September 18, 1996|By Donald P. Hutchinson and Laurie B. Schwartz

ZERO TOLERANCE of so-called nuisance crimes has the potential to make Baltimore streets safer and its residents less fearful. Baltimore City Police Commissioner Thomas Frazier is to be commended for his new enforcement strategy to issue citations to offenders who commit what some might call ''petty crimes.'' The true impact of these crimes is far from petty.

Left unattended, relatively minor irritations contribute to the perception that a neighborhood is an unsafe breeding ground for crime. Police and researchers call this the ''broken window'' effect.

In one study, identical cars were placed in different cities. The first had no license plate and was left with the hood up. Within a day, it was stripped. The second car, completely intact, sat untouched for a week. Then, once one window was smashed, it only took hours for that car to be stripped as well.

From panhandler to mugger

Seemingly minor offenses cause fearful citizens to withdraw from affected neighborhoods. The aggressive panhandler is left unchecked. Soon muggers and robbers move in, confident that they will not be stopped be- cause potential victims are already intimidated.

Commissioner Frazier wants criminals to know that, no matter how small their crimes seem to be, they will not be ignored. State's Attorney Patricia Jessamy supports the concept, but worries, legitimately, about overcrowding the courts.

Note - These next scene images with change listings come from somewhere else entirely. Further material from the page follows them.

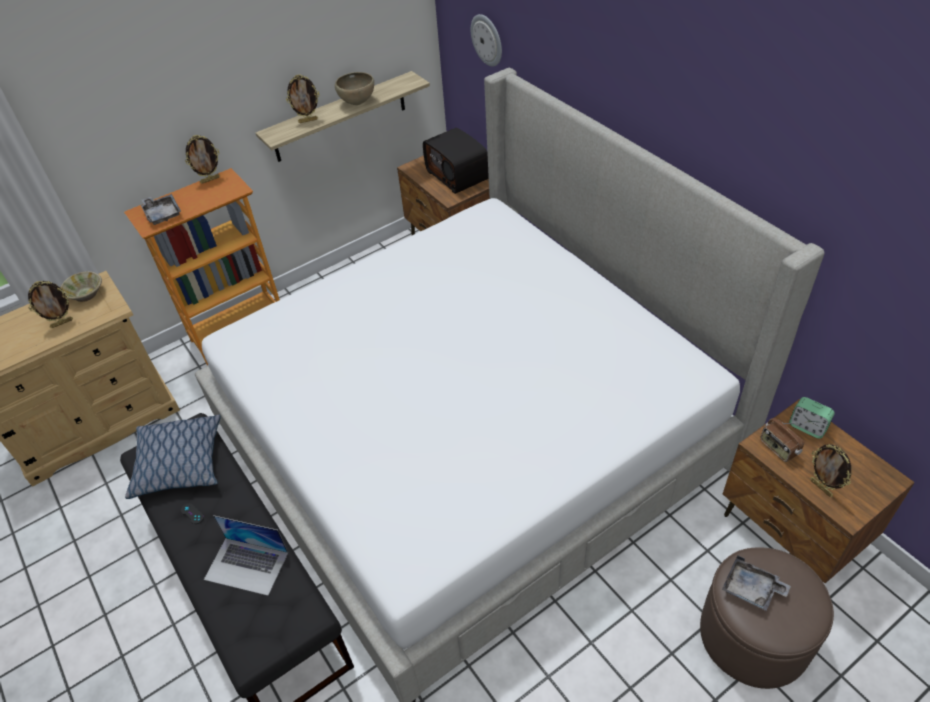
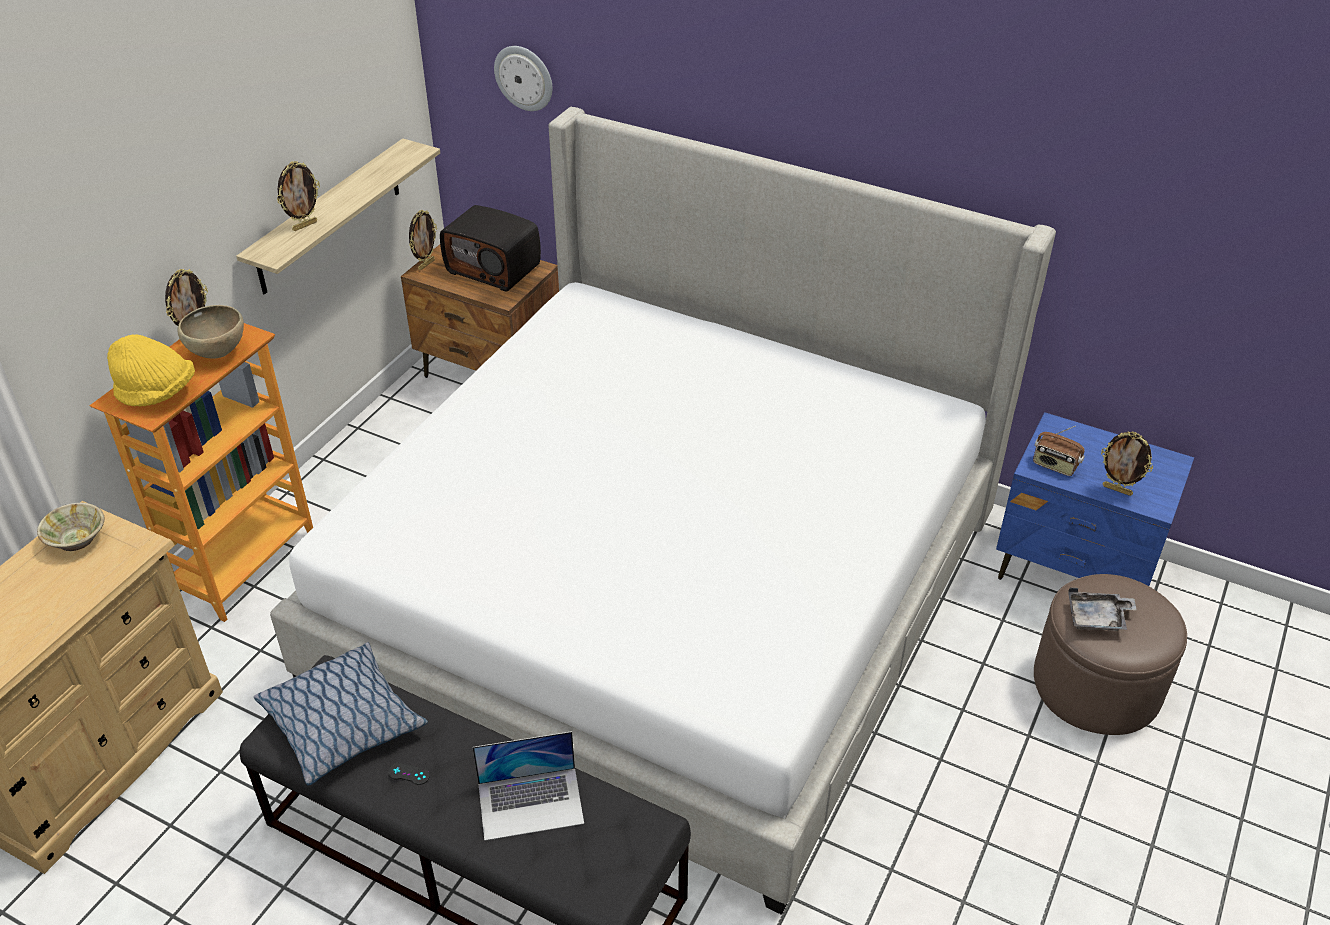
camera: 30 degrees left, 5 degrees down
(62, 323) = (68, 586): picture frame -> picture frame (426, 264)
(162, 214) = (157, 393): grey tray -> yellow hat
(358, 103) = (359, 190): brown bowl -> brown bowl (218, 353)
(791, 533) = (1074, 572): brown nightstand -> blue nightstand
(807, 427) = (1069, 437): alarm clock -> none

That's why the Greater Baltimore Committee and Downtown Partnership of Baltimore, two organizations devoted to business vitality, are working with police and justice authorities to create a community court.

Streamlined booking

Nuisance offenders would be arrested and taken directly to the holding facility of the community court. A streamlined, misdemeanor-only booking process would keep police off the street for less than an hour with each offender. A judge would hear the case within 24 hours and sentence the guilty to community service in the area where they committed their crimes. Criminals return to the streets immediately, but wearing community-service vests and under court supervision.

Such a process would increase the community's sense of safety and its confidence in the justice system. Police would have more reason to make arrests. Citizens would see criminals making positive contributions to the neighborhoods they recently affronted.

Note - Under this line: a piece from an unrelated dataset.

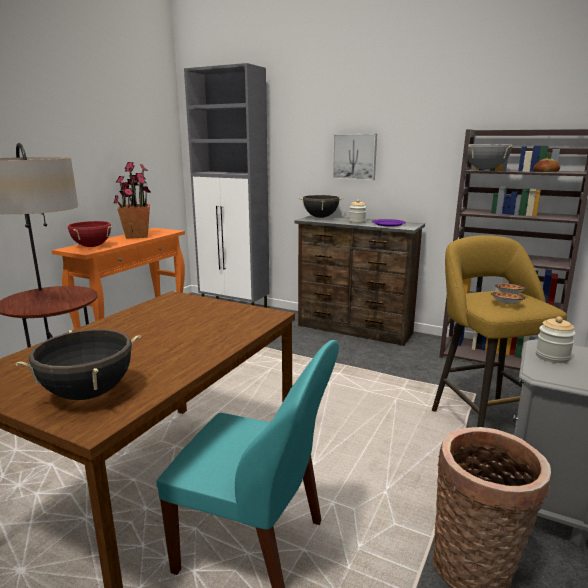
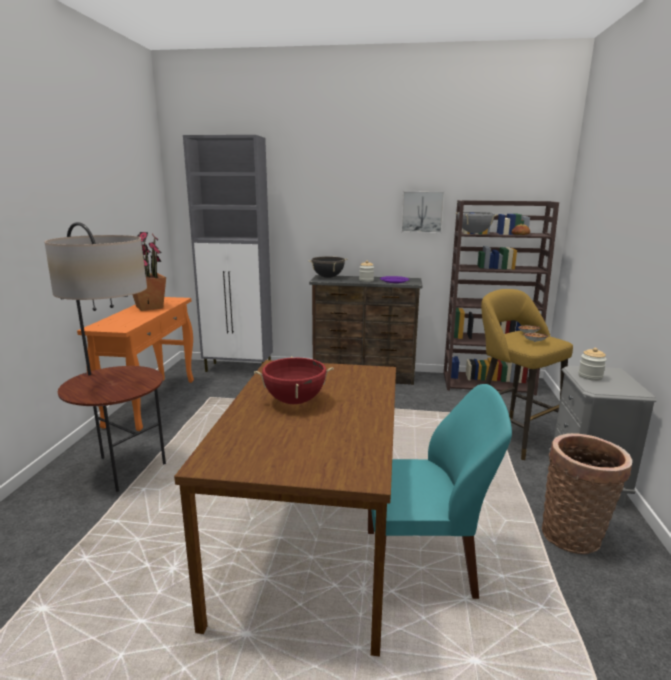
camera: 20 degrees left, 0 degrees up
(88, 393) = (327, 456): black cooking pot -> none
(92, 246) = (118, 322): red cooking pot -> red cooking pot (294, 401)
(355, 156) = (355, 221): picture -> picture (422, 211)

Criminals with social problems such as drug addiction, mental illness, HIV exposure and homelessness would be helped, too, to clean up their lives.

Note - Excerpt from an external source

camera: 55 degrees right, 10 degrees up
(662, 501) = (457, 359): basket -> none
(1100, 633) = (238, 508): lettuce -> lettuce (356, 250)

A Baltimore Community Court would be modeled on a similar one in New York called the Mid-Town Manhattan Community Court. It handles misdemeanors only -- vandalism, graffiti, aggressive panhandling, illegal street vending and prostitution.

Visible retribution

The community court ensures that conviction will result in punishment. It provides swift justice, visible retribution and exploits the ''moment of crisis'' in offenders' lives to channel them into the social-service system, where they can receive help with problems that may be at the root of their criminal behavior.

The creation of a community court in Baltimore is still several months away. But we believe the message from Commissioner Frazier to those who undermine the safety of communities with ''petty'' criminality is the right one to send.

Anticipate an even stronger message and better outcomes when the city begins to implement swift justice and visible retribution with a community court.

Donald P. Hutchinson is president of the Greater Baltimore Committee; Laurie B. Schwartz is President of Downtown Partnership of Baltimore.